Print out the data exactly, keeping every image out of it.

-- Available data follows --

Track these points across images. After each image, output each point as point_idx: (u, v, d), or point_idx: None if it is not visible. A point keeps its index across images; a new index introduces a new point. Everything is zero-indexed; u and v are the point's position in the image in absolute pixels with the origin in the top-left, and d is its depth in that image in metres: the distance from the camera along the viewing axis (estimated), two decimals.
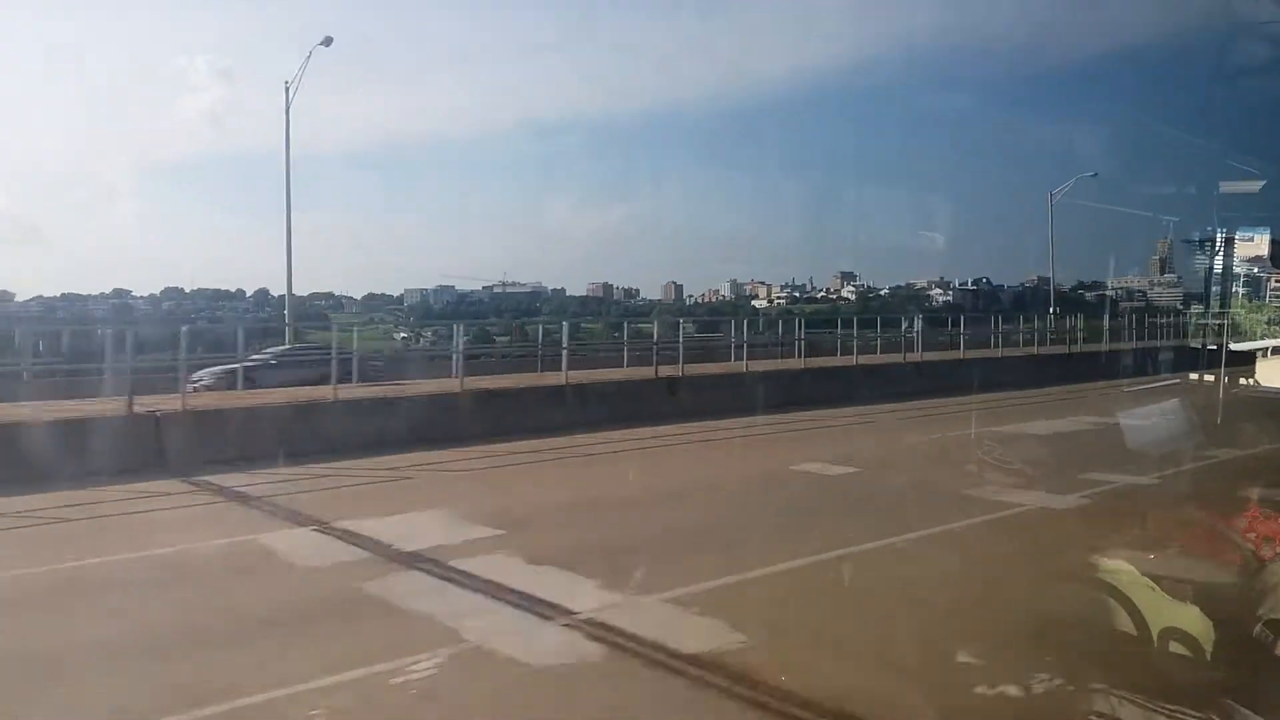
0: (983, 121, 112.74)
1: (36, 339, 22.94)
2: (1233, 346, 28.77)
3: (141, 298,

-- Available data concluded --

§ **Exercise response**
Track these points across images. After each image, output each point as point_idx: (u, v, d), or point_idx: None if it is not visible. A point keeps its index across images; a new index introduces a new point. Everything is zero-indexed; u and v are the point's position in the image in absolute pixels with the origin in the top-left, and d is its depth in that image in metres: the distance from the camera along the viewing axis (estimated), two decimals.
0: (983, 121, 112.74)
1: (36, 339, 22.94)
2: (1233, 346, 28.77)
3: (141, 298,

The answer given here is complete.